Well, with an integrated hardware component, the controller input is sent over a dedicated hardware bus.  All you have to do is read from a specific memory address and find out what buttons are being pushed at the current time.

But the Circle Pad Pro uses IR light to send controls to the IR port.  Now depending on how much work the IR port is doing, you may need to read from it fast enough to decode the digital pulses being sent.  It's like decoding Morse code.  You have to pay attention long enough to hear all the pulses and the silences, then determine which pulses were dots, which were dashes, which pauses meant next letter, next word, new signal, and so on.

So you have to dedicate enough CPU type to checking the IR input and then decoding that into controller button presses and then pass that along to the control input subroutines.  That's why it gets so much more difficult than an integrated button.

pokepal148Spencer Johnson, Contributing WriterSeptember 30, 2014

Wait, it takes 5% of the 3DS's processing power to accommodate the Circle Pad Pro? Yeesh, I didn't expect  it would take no more then like 2% to handle it.

nhainesOctober 01, 2014

Quote from: pokepal148

Wait, it takes 5% of the 3DS's processing power to accommodate the Circle Pad Pro? Yeesh, I didn't expect  it would take no more then like 2% to handle it.

I wouldn't be surprised if the IR receiver is really dump and the poll rate has to be really high to be reliable, especially for a game that needs a high enough poll rate to have super low input latency like a fighting game.

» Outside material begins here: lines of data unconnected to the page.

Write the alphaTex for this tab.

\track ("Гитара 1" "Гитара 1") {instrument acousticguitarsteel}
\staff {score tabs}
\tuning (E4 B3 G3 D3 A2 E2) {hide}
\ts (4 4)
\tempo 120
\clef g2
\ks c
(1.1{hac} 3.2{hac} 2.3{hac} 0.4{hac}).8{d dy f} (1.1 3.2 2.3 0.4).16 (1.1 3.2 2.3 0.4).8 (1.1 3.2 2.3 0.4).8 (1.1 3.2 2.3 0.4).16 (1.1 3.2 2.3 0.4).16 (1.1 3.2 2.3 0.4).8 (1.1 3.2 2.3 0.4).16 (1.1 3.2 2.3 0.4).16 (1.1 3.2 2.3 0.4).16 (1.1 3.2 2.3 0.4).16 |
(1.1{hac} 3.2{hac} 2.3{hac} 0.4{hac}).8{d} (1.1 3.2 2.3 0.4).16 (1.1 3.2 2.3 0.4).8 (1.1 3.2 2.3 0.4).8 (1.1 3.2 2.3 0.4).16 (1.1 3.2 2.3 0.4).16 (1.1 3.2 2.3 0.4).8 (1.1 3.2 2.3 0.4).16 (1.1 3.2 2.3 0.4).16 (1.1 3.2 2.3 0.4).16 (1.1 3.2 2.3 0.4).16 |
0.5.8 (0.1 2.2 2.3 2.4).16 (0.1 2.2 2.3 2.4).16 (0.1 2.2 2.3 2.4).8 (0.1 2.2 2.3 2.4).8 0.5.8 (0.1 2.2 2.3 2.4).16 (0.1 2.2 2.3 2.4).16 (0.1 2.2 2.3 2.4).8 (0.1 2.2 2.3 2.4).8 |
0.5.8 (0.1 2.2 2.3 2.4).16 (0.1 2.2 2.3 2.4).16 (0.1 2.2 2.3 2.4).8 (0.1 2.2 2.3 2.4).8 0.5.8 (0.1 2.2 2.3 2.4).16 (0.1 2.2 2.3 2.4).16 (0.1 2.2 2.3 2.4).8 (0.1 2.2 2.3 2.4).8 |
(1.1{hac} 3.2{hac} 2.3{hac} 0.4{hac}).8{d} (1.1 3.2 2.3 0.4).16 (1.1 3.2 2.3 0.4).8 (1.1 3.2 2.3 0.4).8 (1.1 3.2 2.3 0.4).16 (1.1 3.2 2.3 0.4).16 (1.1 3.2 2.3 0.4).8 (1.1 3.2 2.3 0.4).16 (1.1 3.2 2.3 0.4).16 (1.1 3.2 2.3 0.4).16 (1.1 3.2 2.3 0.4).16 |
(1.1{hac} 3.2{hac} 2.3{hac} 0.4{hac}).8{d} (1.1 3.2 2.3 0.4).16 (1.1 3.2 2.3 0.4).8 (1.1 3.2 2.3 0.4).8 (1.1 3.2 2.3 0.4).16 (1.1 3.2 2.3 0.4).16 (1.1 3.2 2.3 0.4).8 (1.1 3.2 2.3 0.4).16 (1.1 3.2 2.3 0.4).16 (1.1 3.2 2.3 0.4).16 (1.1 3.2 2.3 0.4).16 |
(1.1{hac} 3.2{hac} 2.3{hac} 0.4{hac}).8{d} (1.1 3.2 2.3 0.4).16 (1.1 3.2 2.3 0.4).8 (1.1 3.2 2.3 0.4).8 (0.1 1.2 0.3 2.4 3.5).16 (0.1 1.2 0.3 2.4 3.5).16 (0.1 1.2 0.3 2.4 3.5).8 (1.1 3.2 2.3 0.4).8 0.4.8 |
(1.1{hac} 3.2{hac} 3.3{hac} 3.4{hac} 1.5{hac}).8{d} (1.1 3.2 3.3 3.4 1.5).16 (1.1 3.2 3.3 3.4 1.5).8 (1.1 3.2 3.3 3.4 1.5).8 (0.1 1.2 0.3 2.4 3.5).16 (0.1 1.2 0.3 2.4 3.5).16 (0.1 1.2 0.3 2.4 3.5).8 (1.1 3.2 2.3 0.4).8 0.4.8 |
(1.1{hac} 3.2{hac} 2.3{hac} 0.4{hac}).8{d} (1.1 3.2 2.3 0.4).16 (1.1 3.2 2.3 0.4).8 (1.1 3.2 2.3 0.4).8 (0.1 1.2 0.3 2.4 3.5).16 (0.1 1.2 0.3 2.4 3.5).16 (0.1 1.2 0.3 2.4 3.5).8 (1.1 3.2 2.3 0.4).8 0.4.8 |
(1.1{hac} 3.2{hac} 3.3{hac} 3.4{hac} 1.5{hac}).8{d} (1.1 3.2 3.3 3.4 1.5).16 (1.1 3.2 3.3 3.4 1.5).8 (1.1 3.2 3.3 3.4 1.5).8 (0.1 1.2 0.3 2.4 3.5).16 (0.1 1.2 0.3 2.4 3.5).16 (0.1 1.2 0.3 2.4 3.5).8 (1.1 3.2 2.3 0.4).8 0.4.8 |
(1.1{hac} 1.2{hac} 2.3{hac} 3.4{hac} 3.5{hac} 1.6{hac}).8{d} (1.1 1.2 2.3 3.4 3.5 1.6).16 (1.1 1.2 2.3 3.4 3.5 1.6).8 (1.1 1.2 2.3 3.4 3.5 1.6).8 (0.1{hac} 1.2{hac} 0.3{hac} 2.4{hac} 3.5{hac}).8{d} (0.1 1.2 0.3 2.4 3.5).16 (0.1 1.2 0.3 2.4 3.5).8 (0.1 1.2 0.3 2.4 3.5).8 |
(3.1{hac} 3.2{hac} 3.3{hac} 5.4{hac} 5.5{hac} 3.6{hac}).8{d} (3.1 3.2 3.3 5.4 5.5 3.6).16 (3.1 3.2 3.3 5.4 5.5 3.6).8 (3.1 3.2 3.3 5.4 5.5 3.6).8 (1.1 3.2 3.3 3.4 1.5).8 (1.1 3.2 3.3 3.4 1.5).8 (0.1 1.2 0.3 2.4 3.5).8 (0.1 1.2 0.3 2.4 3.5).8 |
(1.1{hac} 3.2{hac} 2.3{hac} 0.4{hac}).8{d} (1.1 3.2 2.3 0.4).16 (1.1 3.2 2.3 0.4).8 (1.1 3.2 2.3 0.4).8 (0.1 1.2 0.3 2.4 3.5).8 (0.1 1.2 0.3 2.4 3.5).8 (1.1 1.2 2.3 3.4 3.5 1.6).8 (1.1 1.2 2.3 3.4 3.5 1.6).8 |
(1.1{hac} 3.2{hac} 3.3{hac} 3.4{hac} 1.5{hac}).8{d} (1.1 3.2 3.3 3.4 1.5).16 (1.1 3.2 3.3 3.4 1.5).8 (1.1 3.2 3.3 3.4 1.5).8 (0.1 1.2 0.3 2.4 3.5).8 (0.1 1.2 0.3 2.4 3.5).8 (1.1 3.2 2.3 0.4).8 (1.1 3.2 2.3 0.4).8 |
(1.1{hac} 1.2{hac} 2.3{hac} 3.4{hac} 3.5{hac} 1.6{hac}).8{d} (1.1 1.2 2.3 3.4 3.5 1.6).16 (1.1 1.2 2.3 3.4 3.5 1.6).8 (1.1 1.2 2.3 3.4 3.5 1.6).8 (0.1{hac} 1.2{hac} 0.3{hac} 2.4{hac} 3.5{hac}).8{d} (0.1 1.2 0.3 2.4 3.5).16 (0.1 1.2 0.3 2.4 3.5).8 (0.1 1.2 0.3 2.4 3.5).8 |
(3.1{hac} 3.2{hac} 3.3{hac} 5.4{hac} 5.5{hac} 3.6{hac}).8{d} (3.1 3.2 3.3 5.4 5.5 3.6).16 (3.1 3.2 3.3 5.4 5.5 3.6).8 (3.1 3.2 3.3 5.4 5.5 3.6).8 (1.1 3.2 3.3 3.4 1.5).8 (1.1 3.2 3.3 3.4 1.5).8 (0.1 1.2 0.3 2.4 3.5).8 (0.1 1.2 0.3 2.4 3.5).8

pokepal148Spencer Johnson, Contributing WriterOctober 01, 2014

No circle pad pro support,
No Ice Climbers,
Fox only,
Final Destination

CericOctober 01, 2014

Super Smash Bros: For the Glory of 3DS
Only the Hardcore step in here.

You forgot "no transformations", but I do find myself playing the world's tiniest violin...

Bman87301October 02, 2014

Based on what logic are these supposed to be words we wouldn't want to hear?? I can't speak for everyone,  but I'm more than happy to hear there was a rational explanation.